WHAT YOU NEED TO DO ::
• a. Do these statements agree with the piece on reading and writing? (i) The writer says most people prefer novels to short stories. (ii) The writer names the person who first said the quoted line about time. (iii) The writer recommends two short novels. Answer yes or no for each, quoting the exact words of the piece that decide it.
• b. Carry on the piece on reading and writing, starting after its last sentence.

PASSAGE FOR REVIEW ::
***

I am a better writer now than I was in college, an evolution I attribute mainly to continued effort and constant reading. I read authors whose skills take my breath away. When we read, we learn. All those great examples sink in over time. Which is how life works on every level.

If You Haven’t Read These

I love the short story form, the distillation it demands. Poised between poems and novels, short fiction offers the best of both: precision on the one side, intrigue on the other. While the quality of writing in literary short fiction often surpasses the prose found in novels, most folks prefer the latter. “Why?” I’ve asked them, and invariably they tell me that short stories leave them feeling short-changed. Unsatisfied.

Here are some of my favorite collections, stories that will stay with you long after reading. Satisfaction guaranteed.

REASONS TO LIVE by Amy Hempel  −  Starling and poignant

DANCING GIRLS by Margaret Atwood  −  An adroit sampling by a long-admired author

BABE IN PARADISE by Marisa Silver  −  Great characters, fresh insights

DO NOT DENY ME by Jean Thompson  −  A stunning collection by an awesomely talented writer

ANOTHER MARVELOUS THING by Laurie Colwin  −  Tales of adultery, perfectly rendered

BIRDS OF AMERICA by Lorrie Moore  −  A delicious blend of wit and wisdom

IN THE DRIVER’S SEAT by Helen Simpson  −  Wicked fun

IT’S BEGINNING TO HURT by James Lasdun  −  Elegant and entertaining

NOTHING RIGHT by Antonya Nelson  −  Simply superb

CLOSE RANGE: WYOMING STORIES by Annie Proulx  −  Innovative and powerful

And speaking of brevity here are two short novels you absolutely must read:

TURTLE DIARY by Russell Hoban  −  An exquisite story of two social misfits with a common goal

A MONTH IN THE COUNTRY by J.L. Carr  −  Gentle, evocative writing

Enjoy!

In Our Own Time

“It’s too early for most things and too late for almost nothing.”

Is that a great quote, or what? I don’t know who first uttered those words, but each time I bring them to mind I am filled with fresh resolve.

We’re all brought up on a time table, expected to accomplish certain things at certain ages: walking at twelve months; talking by the age of two; driver’s license at sixteen; high school diploma at seventeen. The more time that passes before these hurdles are cleared, the higher they seem to become.

Writing, a chosen pursuit, carries no such expectations. Some authors, canny enough to make a living off their words, must mind their contracts and calendars. For the rest of us, writing is a labor of love and we proceed in our own time, rewarded or not.

***

RECORDS PROVIDED ::
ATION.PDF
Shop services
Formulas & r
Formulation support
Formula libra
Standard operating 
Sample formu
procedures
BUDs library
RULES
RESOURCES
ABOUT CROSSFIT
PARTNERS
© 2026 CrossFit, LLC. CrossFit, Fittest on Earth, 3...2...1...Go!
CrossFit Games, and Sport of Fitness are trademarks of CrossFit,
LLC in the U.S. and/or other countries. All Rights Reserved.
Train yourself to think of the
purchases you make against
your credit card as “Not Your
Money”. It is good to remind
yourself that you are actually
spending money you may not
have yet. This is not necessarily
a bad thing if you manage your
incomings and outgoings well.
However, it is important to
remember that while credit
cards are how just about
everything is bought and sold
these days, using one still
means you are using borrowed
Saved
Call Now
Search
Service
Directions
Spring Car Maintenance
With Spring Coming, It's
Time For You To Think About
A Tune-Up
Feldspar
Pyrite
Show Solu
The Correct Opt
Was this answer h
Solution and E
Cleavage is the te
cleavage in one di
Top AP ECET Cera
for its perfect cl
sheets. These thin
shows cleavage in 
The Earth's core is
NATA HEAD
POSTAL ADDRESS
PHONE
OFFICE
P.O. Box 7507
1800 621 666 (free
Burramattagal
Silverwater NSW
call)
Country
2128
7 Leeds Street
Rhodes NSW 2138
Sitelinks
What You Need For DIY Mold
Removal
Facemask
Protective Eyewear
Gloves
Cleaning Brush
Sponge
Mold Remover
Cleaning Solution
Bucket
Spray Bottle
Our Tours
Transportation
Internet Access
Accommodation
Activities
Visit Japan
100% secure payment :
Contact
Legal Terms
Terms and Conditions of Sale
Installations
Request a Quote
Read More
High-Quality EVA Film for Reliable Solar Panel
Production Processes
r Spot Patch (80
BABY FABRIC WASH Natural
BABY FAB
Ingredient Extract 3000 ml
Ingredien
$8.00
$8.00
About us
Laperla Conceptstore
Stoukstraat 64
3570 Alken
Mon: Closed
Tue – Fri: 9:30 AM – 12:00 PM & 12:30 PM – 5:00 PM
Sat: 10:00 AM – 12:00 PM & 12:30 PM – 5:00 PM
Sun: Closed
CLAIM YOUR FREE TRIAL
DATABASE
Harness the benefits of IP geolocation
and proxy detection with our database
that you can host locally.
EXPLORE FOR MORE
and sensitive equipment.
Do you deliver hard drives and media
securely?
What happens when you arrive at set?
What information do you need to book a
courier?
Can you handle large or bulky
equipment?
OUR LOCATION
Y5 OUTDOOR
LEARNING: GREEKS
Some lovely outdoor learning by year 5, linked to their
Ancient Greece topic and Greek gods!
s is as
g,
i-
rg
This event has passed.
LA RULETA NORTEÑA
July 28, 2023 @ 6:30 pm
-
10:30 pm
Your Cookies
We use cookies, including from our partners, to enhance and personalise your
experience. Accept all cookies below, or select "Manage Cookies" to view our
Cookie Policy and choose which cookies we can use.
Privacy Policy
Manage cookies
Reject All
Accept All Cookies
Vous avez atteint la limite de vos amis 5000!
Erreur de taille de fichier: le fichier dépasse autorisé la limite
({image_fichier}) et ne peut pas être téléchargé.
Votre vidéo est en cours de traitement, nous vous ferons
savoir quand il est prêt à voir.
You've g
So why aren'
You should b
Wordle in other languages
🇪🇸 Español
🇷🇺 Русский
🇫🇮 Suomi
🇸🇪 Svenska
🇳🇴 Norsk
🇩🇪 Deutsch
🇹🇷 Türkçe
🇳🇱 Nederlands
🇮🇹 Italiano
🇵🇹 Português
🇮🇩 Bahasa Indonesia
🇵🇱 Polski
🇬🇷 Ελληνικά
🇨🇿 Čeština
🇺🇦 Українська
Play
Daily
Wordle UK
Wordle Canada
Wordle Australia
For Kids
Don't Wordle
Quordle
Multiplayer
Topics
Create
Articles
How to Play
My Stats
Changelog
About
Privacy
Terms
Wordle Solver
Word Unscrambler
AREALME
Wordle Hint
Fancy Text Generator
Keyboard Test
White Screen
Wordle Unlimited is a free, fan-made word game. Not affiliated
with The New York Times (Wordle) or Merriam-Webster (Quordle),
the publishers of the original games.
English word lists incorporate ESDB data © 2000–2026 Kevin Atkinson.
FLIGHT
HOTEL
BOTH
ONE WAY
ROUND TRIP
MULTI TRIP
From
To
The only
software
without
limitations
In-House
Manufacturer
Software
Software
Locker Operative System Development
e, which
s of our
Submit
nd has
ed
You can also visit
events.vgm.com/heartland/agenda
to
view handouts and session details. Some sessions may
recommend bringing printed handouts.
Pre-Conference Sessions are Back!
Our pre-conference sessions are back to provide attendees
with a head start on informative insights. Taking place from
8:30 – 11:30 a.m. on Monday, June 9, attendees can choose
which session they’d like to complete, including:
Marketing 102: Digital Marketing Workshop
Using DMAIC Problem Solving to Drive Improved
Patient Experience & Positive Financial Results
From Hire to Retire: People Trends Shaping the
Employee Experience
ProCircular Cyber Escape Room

***

RESULTS OF THE EXERCISE ::
• a.
(i) Yes: "most folks prefer the latter."
(ii) No: "I don’t know who first uttered those words"
(iii) Yes: "here are two short novels you absolutely must read"

• b.
Unfettered by demand for my words, I still worry now and then that I haven’t written enough of them. I consider the prodigious outputs of Joyce Carol Oates and John Updike, or the early success of Michael Chabon, or the sheer brilliance of Yann Martel, and I feel like a hopeless straggler.

Fortunately this wasteful brooding passes quickly. Life gives me a nudge and I am back where I belong. I remember the story I’ve started and there is nothing to do but pick up my pen and continue working. There are millions of writers in this world and there is room for every one of us. No one can write this story but me.

Relaxing into Writing

I used to log onto various online writing sites with a username I thought wonderfully apt: wordchaser. That term epitomized the writing process for me, a sometimes rewarding and always frustrating hunt for the best words. There were no shortcuts, scant rewards, certainly no room for fun.

Over time, my thoughts on writing began to change. While the process will always be a challenge, I’ve come to realize that it needn’t be an adversarial arrangement. I can actually relax a bit, loosen the reins. The words I want are out there and if I am patient and attentive, I can coax them in, if not now, then soon. I can even rise from my chair and do something else, and while I am sleeping or eating or vacuuming, the words arrive on their own. I go back to my desk and the sentence I had rewritten a hundred times is suddenly, strangely, there.

The well is always filling. I can trust it. I can look up from the page and enjoy another view, and no harm will come to the story. There will be more words and more stories.

Oh, I still hunt now and then, but these days I do more word charming than chasing.